The idea of “hyperlocal” mobile services has been gaining a lot of popularity recently – but just what does that mean? At the Location Business Summit this week in Amsterdam, Gary Gale, Director of Engineering, Yahoo! Geo Technologies gave a refreshingly amusing presentation that asked just what “hyperlocal” actually means, and whether it’s really ready yet.
“Location” has been one of the drives of mankind since the first days of communication – after all, you need to know where someone is in order to deliver a message. From smoke signals and homing pigeons to SMS, location is a necessary ingredient. So is a location-based application the pinnacle of that drive? After all, since it’s on your phone, your precise location is reachable at all times. And now you can even interact with your location because of “hyperlocal” search and mapping.
But what IS hyperlocal?
Gary proposes that we are in the age of location-based hype at the moment, and that the phrase “hyperlocal” can mean wildly different things depending on who you ask. He boils down the essential “ingredients” of hyper-local as follows:
- it incorporates entities and events located in a defined area, on the “community” scale
- it is intended to be used for and by the people in that community area
- it is normally created by a resident/tourist for that area
So those are the general ingredients. But what else do you need? You need a matching service to provide content for the right area. As such, you also need content. You need intent to use that content it in a local fashion. You need to have users. You need geo-location for tagging and parsing of content. You need geo-intent (for example, people tend to walk in UK vs. drive in US – so your service needs to take that into account when providing directions). You need the location of the user – which is usually one part Internet Protocol, one part GPS, and one part Assisted GPS.

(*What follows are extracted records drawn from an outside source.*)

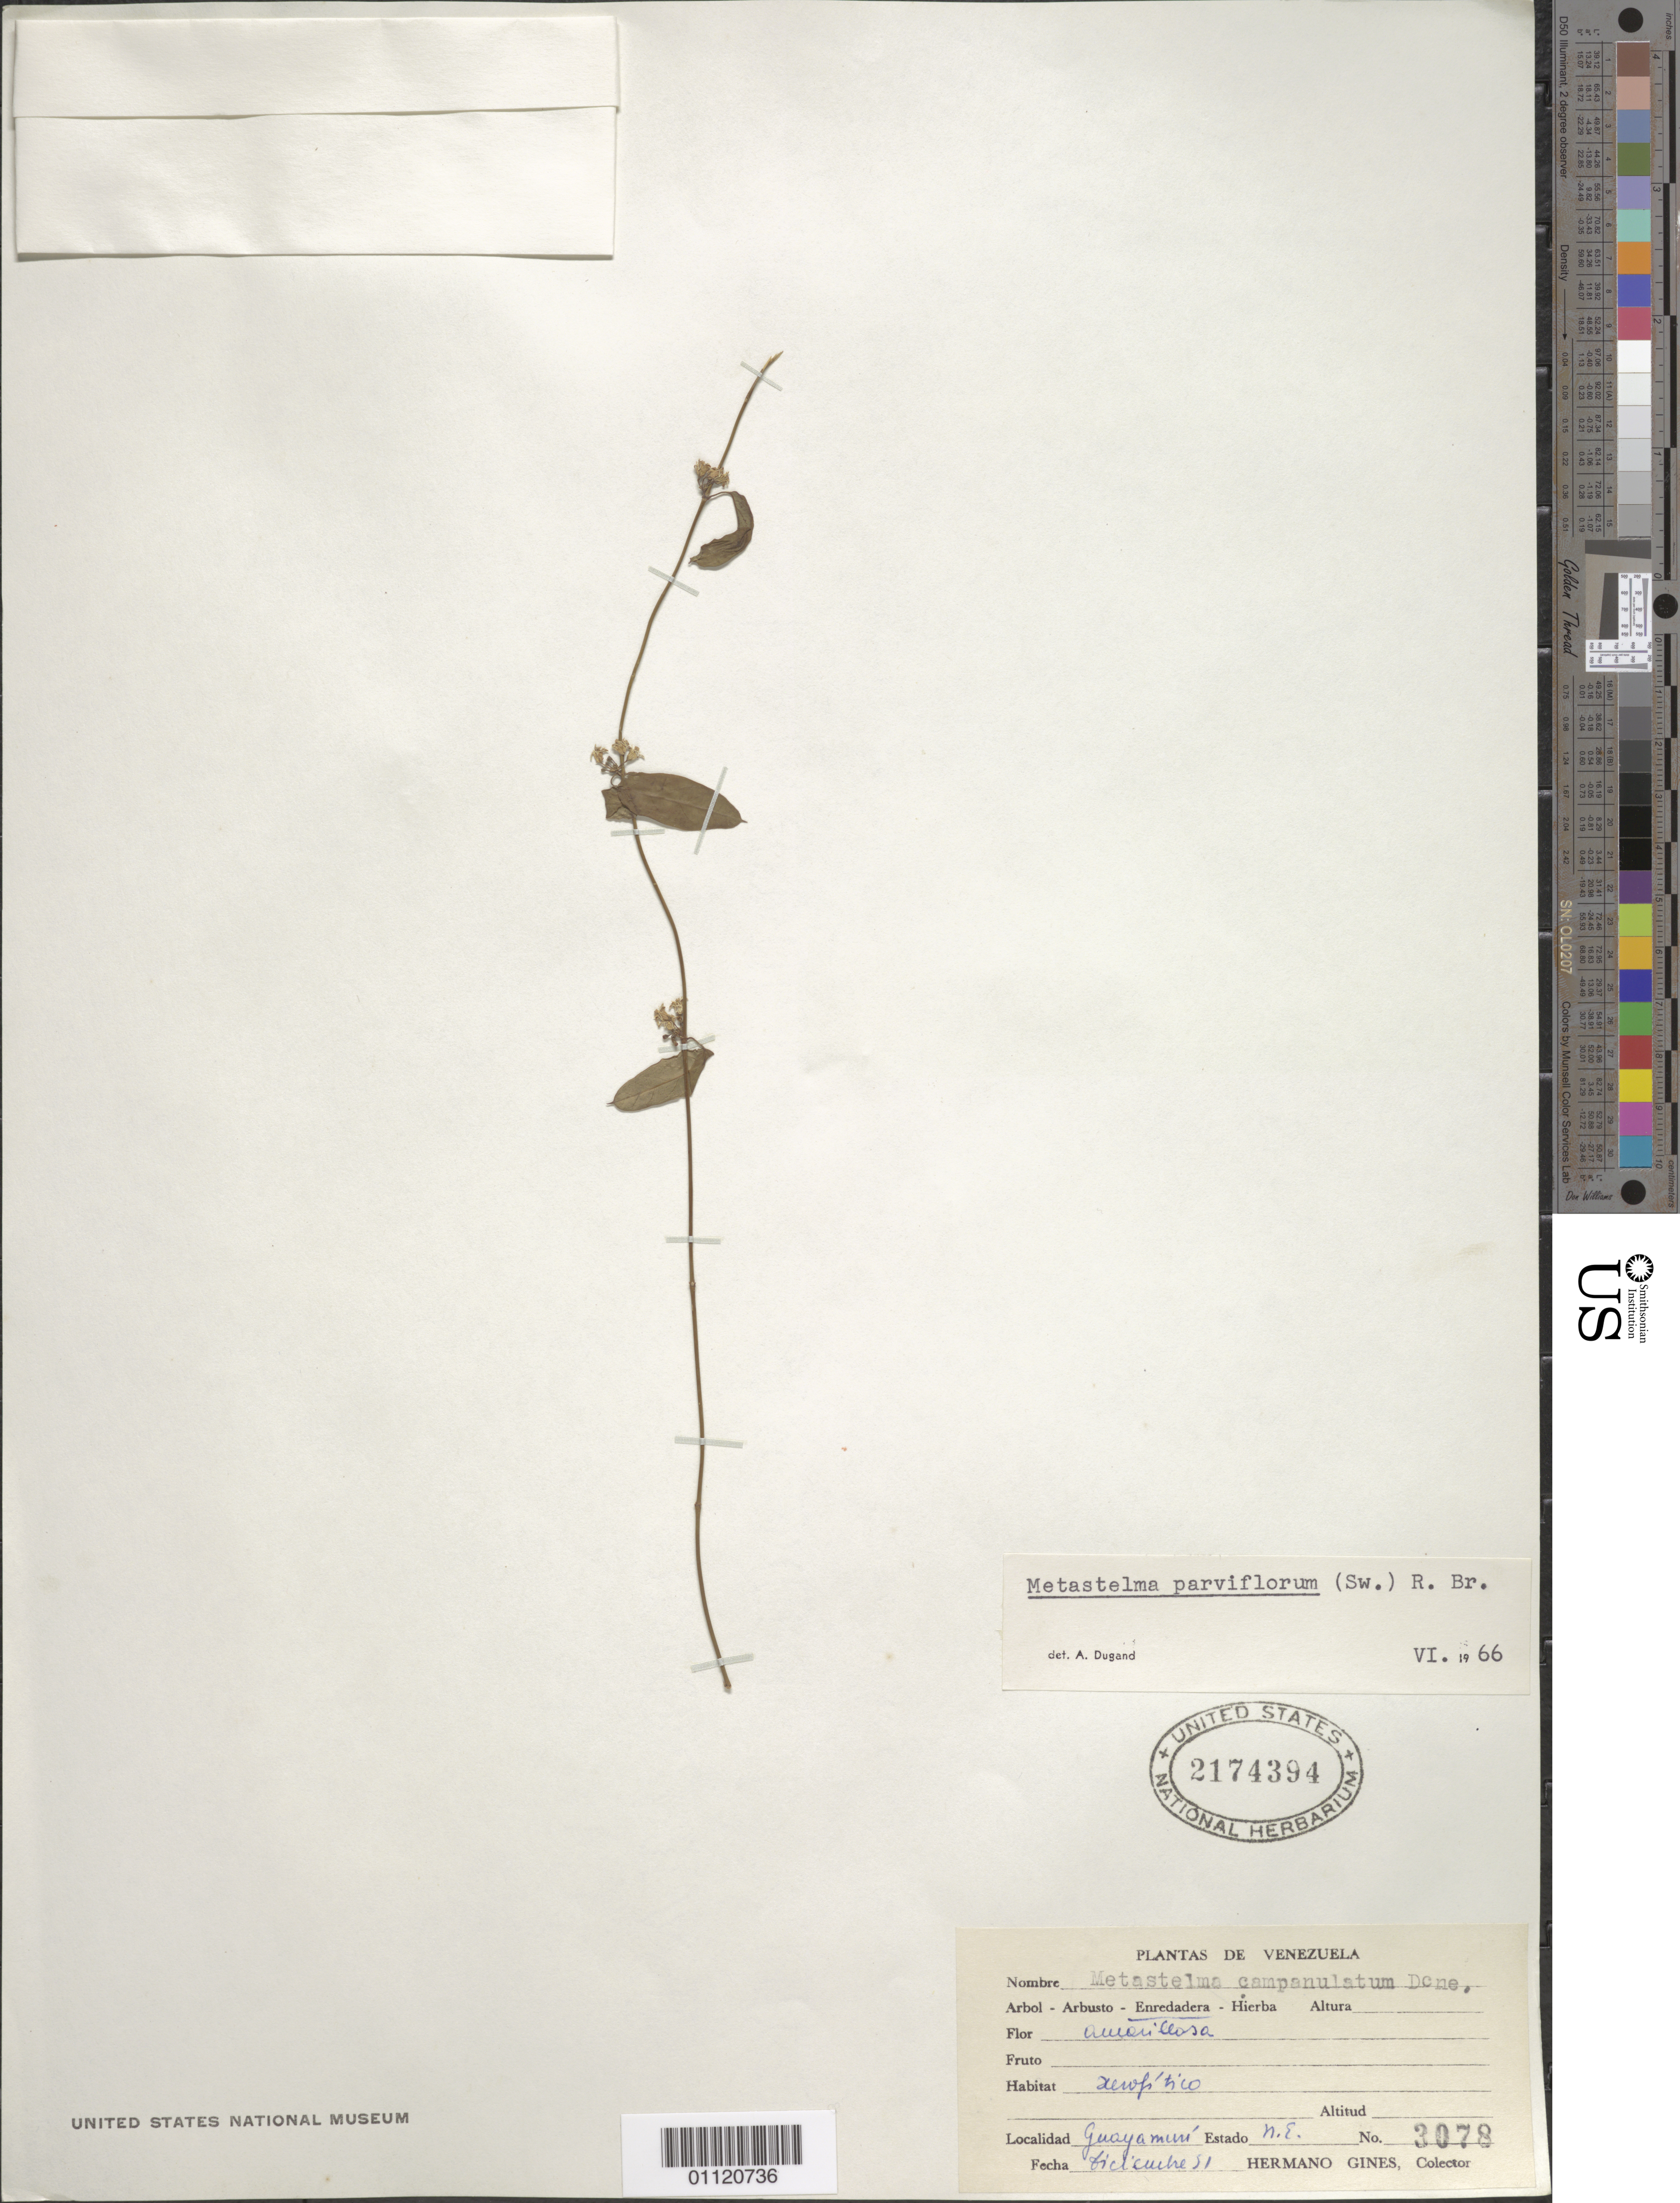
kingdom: Plantae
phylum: Tracheophyta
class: Magnoliopsida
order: Gentianales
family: Apocynaceae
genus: Metastelma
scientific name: Metastelma parviflorum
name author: (Sw.) Schult.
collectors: Bro. Gines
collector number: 3078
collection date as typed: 01 Dec 1951 to 31 Dec 1951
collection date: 1951-12-01/1951-12-31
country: Venezuela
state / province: Nueva Esparta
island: Margarita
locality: Guayamuri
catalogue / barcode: US 2174394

Put all that together, you start getting “hyperlocal services”. But what kind of categories do these services tend to fall under. There’s the “classic” flavour, with local information being provided through local media. There’s the “corporate” model, like Tesco providing you with directions to the closest retail location. And there’s the “social” type, like foursquare.
Crucially, each of these categories treats “hyperlocal” with completely different levels of granularity. Some take “local” as meaning an entire county. For others, local means a city. Or a neighbourhood. Or a city block. So hyper-local itself can mean a lot of things, depending on what your definition of “local” is. But there are other elephants in the room. First is the matching problem – IP location, which is what the majority of LBS uses, is notoriously innacccurate. And if you’re working on the block-level of local, then a service which thinks you’re 200 feet away from where you really are is useless. Second is the fakery problem – you can fake your location. Foursquare in particular has had problems with this, with some users “checking in” to locations from their couch. Finally there’s the problem of what Gary called the “Geo-Babel” – these different services use different location and tracking systems, which means the same place can be referred to in different ways by different services. There can be 20 different geo-entries on a single location, and information can’t be shared between them.
Final word? Hyperlocal is too hyped at the moment. The industry has a LONG way to go before it starts feeling the benefits that the hyperlocal crowd are already selling.